We cannot say the trial judge was manifestly erroneous in finding Laing entitled to a reduction in price due to the difficulties with the starter and head gasket. We do not find a reduction in the amount of $2,500, however, to be justified on the record before us. The evidence shows that Laing paid approximately $125 for the repair of the starter and approximately $500 for the repair to the head gasket. Laing is entitled, therefore, to a judgment in quanti minoris for $625. The record does not support, however, a reduction by an additional $1,875. While Laing testified to difficulties with the transmission, no evidence was presented to indicate whether this problem was due to a redhibitory vice or to other causes. We further note that no evidence was presented to prove the amount to which the actual purchase price should have been reduced had Laing proven the transmission to be a defect warranting further *1287 reduction. We amend, therefore, to reduce the award to Laing to $625, which represents the costs of repairing the starter and head gasket.
Attorney Fees
To recover attorney fees the buyer must prove knowledge of the defect by the seller. La. C.C. art. 2545; Williamson v. Strange, 323 So.2d 875 (La.App. 2d Cir.1975). In the instant case, Laing presented no evidence of actual or constructive knowledge of the defects by Bastrop. Since Bastrop was not shown to have had knowledge of the defects at the time of the sale, the trial court erred in allowing Laing attorney fees. We amend the judgment to delete the award to Laing of $1,200 in attorney fees.
CONCLUSION
For the foregoing reasons, we amend the judgment to award Laing a total of $625 as a reduction on the purchase price of the vehicle and to delete the award of attorney fees. Costs are to be divided equally between Laing and Bastrop.

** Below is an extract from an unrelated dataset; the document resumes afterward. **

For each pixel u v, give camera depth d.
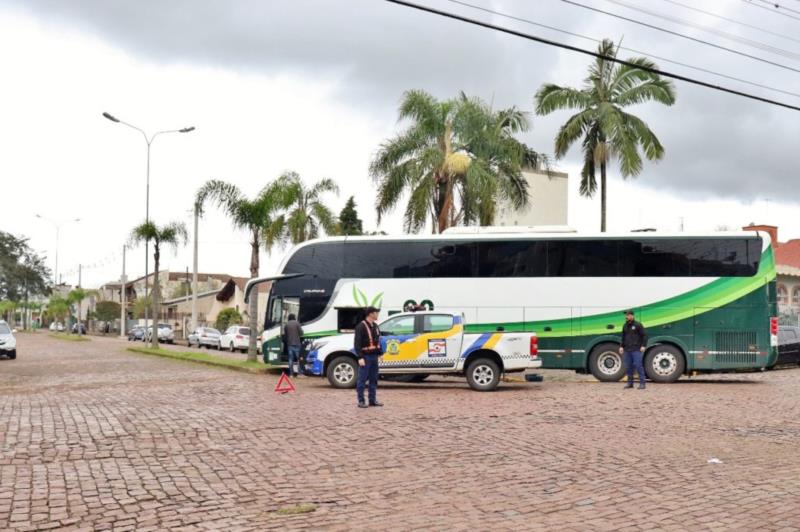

AMENDED AND, AS AMENDED, AFFIRMED.
NOTES
[1] We note that the retail installment contract between Bastrop and Laing contained a "Waiver of Warranties" section in which the buyer could choose to waive the right to bring an action in redhibition. Laing did not, however, execute this portion of the contract.
[2] Pursuant to Acts 1993, No. 841, Section 1, the civil code articles on redhibition were revised effective January 1, 1995. Because the legislature expressly provided in Section 4 of Act 841 that the provisions of the act were to have prospective application only and not to affect any sales transaction executed before the effective date, we apply the pre-1993 amendment law, which was in effect at the time Laing purchased the vehicle. See Hart v. Jack Mims, Inc., 29,734 (La.App.2d Cir. 1997) 698 So.2d 742.